Plaque at The Eagle pub. Credit: Benjah-bmm27 via Wikimedia Commons.

On February 28th 1953, an excited Francis Crick walked over the Cambridge pub The Eagle and announced that he and James Watson had “found the secret of life” by figuring out the structure of DNA. Crick and Watson realized that the ordered sequence of DNA base pairs was likely how genetic information is stored. But the real secret of life is not how genetic information is stored, but how it is read out by millions of acts of molecular recognition. The secret of life is specificity. As D.L. Nanney put it in a prescient 1958 paper on epigenetics, the genome is a “library of specificities.”

One of the outstanding problems in genomics has to do with the specificity of DNA-binding regulatory proteins. To do the job of regulating gene expression, these proteins need to find their correct binding sites within a vast, 3.2 billion base-pair genome. The puzzle is that DNA-binding proteins don’t seem to have enough specificity to do this. They intrinsically recognize short sequence motifs that occur millions of times in the genome, and in most cases, probably fewer than one in a thousand of those sites is actually bound. So where is the information that enables DNA-binding proteins to find their targets?

Last week, here at Washington University, we heard a nice talk by Harvard biologist Martha Bulyk, who has long been a leader in this field. Martha was participating in our symposium held in honor of my colleague Gary Stormo, a pioneer of computational biology who, with his colleagues, invented the ubiquitous position weight matrix model of DNA motifs. (More on this symposium next month… stay tuned.)

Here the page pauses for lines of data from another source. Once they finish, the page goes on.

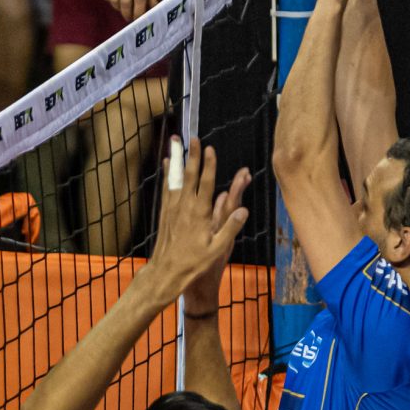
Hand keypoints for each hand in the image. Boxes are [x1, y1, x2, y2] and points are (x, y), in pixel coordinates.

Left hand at [143, 141, 249, 303]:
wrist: (166, 272)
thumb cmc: (194, 263)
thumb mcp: (217, 249)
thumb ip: (230, 227)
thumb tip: (243, 209)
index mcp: (199, 214)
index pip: (206, 184)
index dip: (209, 165)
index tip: (210, 149)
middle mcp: (184, 207)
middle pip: (189, 175)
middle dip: (192, 155)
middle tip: (192, 137)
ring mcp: (172, 208)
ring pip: (176, 178)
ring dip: (178, 159)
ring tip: (175, 142)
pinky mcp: (165, 212)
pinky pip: (167, 188)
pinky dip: (168, 174)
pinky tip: (168, 164)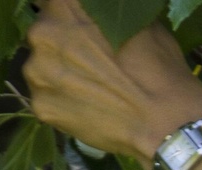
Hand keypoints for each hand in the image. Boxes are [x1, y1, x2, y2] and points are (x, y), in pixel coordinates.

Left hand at [23, 0, 201, 167]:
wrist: (165, 125)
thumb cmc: (160, 69)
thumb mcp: (142, 24)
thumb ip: (109, 12)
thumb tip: (101, 11)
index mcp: (65, 6)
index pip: (54, 2)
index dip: (72, 16)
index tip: (86, 28)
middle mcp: (41, 33)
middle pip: (44, 32)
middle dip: (63, 41)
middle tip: (91, 58)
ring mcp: (36, 72)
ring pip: (41, 65)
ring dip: (59, 70)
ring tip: (90, 85)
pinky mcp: (40, 106)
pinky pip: (46, 96)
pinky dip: (62, 99)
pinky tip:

Dr. Bulyk spoke about her lab’s newest technology for studying transcription factor binding sites: PADIT-seq (protein affinity to DNA by in vitro transcription and RNA sequencing). PADIT-seq cleverly sits in between in vivo functional assays with reporter genes and biochemical binding assays like the protein-binding microarrays (PBMs) that the Bulyk lab invented. In vivo assays measure the function of a regulatory protein binding site within the complex environment of a cell, where the experimenter doesn’t have complete knowledge of what is binding to a particular segment of DNA and contributing to its functional activity. In vitro assays like PBMs only measure binding affinity, but we know that binding affinity of a protein to DNA is only partially correlated with regulatory activity.

PADIT-seq measures regulatory function, which is typically obtained in vivo, in an in vitro system. In PADIT-seq, a library of reporter genes with transcription factor binding sites control in vitro transcription of barcoded reporter genes. This transcription isn’t subject to all of the complexities of an in vivo cell environment, but it is more sensitive than typical in vitro binding assays because it amplifies a protein binding event by producing RNA transcripts.  For the aficionados, PADIT-seq is a state-of-the-art method that is related to the original MPRA assay and to the one-hybrid yeast assays by Gary Stormo and Scot Wolfe (who also spoke at our Stormo symposium).

The punch line of the PADIT-seq paper is more evidence for an idea that has been floating around in the field for a little while: effective DNA binding sites are often surrounded by a halo of weaker affinity binding sites. These weaker sites may act to create an elevated binding affinity landscape around the main binding site, thus distinguishing functional binding sites from non-functional sites.

Figure 8 of Khetan and Bulyk.

How common is this in the genome? It would be nice to see a systematic evaluation, but this may be a common mechanism by which DNA-binding proteins read the genome.

Along with the PADIT-seq preprint, Martha also spoke about her labs recent paper looking at how mutations in DNA binding proteins change their affinity and specificity. It’s worth reading along with the PADIT-seq work.